» **Task 1**
From the first post of the math forum thread below, list every equation given for a side of the triangle.

» **Passage shown**
________
The sides of a triangle have the equations y=-1/2x+1, y=2x-4, and y=-3x-9. Verify that the triangle is an isosceles right triangle. Algebraic solutions only!

Method:
solve for the vertices by solving the 3 different pairs of equations.
The take the length of sides between pairs of points using the distance formula √[(x2 - x1)^2 + (y2 - y1)^2]

I will do one of the vertices:
y = 2x-4 with y = -3x-9
2x-4 = -3x-9
5x = -5
x = -1
back in the first ...
y = 2(-1) - 4 = -6
so one vertex is (-1,-6)

let me know if it works out for you

how do i solve the one with the fraction?
do i multiply everything by two?
or put every thing over two?

Ok, I will do one more

y = -(1/2)x + 1 with y = 2x - 4

2x - 4 = -(1/2)x + 1
multiply each term my 2
4x - 16 = -x + 2
6x = 18
x = 3, then y=2(3) + 4 = 10

so another point is (3,10)

now you try the last one, let me know what you got.

3(x+2)=12

Actually in terms of method, the method you used for the second point is right

But there was a small error in calculation :)

-(1/2)x + 1 with y = 2x - 4

2x - 4 = -(1/2)x + 1

multiply each term my 2
*accidentally multiplied -4 by 4 to get 16, should be -8

4x - 8 = -x + 2
*And then over here you got 6x= 18 but bringing over that -(1)x would mean 4x +1 x =5x not 6x

5x = 8+2
5x=10
x/5=10/5
x = 2,

*Over here the formula should be y= 2x -4, not y=2x+4 which I'm sure is just a small error you did in a rush

then y=2(2) - 4
y= 4-4
y=0

so another point would be (2,0)

Hope this helped
________
» **Given information**

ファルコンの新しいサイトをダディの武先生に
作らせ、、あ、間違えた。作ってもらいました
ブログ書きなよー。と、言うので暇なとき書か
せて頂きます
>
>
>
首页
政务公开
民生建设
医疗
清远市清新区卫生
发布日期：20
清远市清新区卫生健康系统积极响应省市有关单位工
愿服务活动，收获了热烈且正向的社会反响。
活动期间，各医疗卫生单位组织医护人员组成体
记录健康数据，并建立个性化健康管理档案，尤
________
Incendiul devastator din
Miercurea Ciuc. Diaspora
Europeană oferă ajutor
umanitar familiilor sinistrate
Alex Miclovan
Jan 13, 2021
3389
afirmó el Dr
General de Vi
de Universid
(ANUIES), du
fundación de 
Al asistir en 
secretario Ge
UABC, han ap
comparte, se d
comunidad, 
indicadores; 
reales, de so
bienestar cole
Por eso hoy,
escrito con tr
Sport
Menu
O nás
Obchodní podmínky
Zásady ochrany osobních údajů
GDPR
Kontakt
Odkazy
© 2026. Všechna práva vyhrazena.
________
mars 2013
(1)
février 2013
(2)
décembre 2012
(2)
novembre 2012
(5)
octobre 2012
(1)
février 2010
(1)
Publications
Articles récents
________
» **Task 2**
Quote the listing from the line with "ファルコンの新しいサイトをダディの武先生に" to the line with "记录健康数据，并建立个性化健康管理档案，尤".

» **Answer box 1**
y=-1/2x+1
y=2x-4
y=-3x-9

» **Answer box 2**
ファルコンの新しいサイトをダディの武先生に
作らせ、、あ、間違えた。作ってもらいました
ブログ書きなよー。と、言うので暇なとき書か
せて頂きます
>
>
>
首页
政务公开
民生建设
医疗
清远市清新区卫生
发布日期：20
清远市清新区卫生健康系统积极响应省市有关单位工
愿服务活动，收获了热烈且正向的社会反响。
活动期间，各医疗卫生单位组织医护人员组成体
记录健康数据，并建立个性化健康管理档案，尤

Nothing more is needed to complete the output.